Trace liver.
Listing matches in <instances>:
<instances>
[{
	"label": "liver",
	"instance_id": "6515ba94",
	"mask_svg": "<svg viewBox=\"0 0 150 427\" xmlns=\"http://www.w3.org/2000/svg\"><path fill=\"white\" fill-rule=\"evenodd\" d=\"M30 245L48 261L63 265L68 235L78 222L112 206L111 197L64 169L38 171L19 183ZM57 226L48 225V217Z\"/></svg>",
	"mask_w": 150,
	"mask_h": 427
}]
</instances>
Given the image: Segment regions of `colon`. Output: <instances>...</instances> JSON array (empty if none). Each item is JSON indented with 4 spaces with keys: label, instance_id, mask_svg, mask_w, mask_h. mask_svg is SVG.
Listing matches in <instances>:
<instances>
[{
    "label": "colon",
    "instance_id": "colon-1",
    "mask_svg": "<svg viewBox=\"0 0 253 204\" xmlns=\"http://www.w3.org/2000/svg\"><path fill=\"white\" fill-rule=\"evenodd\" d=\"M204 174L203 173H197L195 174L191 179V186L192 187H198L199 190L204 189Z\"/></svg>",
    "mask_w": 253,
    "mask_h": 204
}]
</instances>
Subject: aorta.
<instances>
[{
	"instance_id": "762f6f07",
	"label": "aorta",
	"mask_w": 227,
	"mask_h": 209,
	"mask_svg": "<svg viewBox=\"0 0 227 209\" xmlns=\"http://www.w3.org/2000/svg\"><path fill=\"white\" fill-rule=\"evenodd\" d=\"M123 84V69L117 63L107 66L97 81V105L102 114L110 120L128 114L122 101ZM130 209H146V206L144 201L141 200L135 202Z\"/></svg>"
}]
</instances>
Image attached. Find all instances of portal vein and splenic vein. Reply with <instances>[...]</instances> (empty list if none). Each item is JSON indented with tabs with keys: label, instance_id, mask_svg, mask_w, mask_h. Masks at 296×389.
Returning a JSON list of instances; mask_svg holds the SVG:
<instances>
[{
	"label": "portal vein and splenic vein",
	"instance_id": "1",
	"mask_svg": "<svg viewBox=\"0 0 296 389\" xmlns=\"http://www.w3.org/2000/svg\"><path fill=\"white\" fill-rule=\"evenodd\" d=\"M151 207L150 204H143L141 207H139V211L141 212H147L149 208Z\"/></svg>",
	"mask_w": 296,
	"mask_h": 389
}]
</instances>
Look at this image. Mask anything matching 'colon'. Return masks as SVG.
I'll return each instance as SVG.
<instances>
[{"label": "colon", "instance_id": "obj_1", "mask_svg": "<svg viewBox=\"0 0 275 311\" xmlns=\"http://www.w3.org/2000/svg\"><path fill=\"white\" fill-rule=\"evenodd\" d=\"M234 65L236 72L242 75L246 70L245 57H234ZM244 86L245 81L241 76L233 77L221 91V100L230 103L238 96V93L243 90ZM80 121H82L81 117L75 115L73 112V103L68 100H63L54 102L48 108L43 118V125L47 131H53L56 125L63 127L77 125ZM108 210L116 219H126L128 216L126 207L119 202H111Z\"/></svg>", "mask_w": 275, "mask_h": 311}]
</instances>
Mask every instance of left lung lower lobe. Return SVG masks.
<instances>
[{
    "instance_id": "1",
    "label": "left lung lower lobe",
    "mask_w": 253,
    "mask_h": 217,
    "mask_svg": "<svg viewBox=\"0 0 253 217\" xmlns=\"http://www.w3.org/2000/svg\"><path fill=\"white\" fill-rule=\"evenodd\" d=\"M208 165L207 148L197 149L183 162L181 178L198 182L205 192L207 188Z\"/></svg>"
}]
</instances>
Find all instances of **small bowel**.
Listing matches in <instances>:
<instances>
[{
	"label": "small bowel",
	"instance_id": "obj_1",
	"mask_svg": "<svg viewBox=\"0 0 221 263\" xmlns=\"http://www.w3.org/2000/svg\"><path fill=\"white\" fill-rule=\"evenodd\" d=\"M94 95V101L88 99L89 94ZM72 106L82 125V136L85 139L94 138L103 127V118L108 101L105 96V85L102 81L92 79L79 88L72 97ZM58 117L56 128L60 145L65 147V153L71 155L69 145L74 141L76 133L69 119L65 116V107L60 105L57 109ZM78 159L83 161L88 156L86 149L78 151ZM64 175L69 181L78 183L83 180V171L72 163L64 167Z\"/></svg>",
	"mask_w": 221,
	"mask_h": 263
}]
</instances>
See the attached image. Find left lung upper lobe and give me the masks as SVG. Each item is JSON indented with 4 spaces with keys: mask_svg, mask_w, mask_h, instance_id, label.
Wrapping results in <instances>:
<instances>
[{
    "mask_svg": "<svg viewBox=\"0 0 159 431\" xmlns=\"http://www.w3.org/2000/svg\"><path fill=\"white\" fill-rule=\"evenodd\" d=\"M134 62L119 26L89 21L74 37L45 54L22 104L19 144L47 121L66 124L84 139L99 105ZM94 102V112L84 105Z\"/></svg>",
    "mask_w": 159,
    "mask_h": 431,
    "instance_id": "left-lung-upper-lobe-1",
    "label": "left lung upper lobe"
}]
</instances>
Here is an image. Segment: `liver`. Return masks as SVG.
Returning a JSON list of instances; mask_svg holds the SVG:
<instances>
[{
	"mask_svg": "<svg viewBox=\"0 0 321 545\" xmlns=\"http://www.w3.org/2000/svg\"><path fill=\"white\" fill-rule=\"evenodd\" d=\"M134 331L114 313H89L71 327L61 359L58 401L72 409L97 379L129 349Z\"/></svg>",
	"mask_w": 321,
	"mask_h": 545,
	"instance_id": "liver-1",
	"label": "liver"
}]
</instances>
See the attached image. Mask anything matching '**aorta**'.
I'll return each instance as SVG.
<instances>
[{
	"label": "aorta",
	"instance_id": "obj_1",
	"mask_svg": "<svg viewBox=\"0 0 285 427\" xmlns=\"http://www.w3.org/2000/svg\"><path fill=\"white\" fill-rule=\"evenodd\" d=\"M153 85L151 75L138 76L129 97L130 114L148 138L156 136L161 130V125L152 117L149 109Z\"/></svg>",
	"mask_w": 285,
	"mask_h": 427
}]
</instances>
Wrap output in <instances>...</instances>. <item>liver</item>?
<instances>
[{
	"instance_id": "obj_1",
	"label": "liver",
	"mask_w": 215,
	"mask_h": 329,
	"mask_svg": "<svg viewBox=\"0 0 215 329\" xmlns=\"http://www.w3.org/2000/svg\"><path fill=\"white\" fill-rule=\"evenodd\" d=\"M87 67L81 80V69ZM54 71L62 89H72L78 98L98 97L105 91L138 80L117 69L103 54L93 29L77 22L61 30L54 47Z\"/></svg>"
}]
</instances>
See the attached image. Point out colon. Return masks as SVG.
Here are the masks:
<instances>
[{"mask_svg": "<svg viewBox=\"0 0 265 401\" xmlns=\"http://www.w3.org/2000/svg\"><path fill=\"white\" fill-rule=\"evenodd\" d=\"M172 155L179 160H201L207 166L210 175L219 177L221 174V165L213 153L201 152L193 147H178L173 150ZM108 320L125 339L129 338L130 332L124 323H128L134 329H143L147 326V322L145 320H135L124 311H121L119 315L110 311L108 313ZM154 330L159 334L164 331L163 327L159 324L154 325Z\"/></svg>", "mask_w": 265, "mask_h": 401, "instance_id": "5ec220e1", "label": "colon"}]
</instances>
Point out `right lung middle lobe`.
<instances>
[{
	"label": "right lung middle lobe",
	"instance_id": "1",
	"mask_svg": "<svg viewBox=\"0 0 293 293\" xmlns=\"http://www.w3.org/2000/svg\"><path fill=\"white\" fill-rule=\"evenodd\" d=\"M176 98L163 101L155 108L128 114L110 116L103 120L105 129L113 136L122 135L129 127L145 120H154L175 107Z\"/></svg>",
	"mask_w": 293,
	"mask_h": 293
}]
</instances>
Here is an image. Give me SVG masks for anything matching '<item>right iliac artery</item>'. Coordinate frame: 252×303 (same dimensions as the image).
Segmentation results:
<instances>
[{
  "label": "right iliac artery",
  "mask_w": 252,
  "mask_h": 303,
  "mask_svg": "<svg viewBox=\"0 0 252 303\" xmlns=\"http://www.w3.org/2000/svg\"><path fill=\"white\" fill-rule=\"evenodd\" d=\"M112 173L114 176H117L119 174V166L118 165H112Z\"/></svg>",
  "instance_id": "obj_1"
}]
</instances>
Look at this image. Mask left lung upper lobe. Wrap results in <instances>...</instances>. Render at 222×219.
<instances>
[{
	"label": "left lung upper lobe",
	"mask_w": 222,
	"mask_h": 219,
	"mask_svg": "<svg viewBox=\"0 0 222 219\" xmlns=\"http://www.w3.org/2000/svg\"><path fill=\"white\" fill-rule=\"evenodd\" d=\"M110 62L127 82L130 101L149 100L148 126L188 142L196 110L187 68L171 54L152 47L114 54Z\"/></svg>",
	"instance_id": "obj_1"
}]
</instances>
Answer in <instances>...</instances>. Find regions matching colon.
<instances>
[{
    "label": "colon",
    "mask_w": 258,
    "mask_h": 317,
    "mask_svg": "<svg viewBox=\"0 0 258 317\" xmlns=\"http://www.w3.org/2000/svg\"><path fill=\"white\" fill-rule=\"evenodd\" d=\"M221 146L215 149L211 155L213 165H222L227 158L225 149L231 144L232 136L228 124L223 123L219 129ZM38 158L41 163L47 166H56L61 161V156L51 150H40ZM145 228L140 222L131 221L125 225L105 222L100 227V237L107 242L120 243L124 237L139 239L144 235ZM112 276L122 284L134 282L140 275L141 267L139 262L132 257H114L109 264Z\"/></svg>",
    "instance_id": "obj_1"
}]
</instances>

▶ Problem details: Pull out every line of the records above that contains the string "anything", treating uppercase and lowercase letters as different.

▶ Answer for this exercise:
Look at this image. Mask anything matching 'colon'. Return masks as SVG.
See the attached image. Mask anything matching '**aorta**'.
Here is an image. Give me SVG masks for anything matching '<item>right iliac artery</item>'. Coordinate frame: 252×303 (same dimensions as the image).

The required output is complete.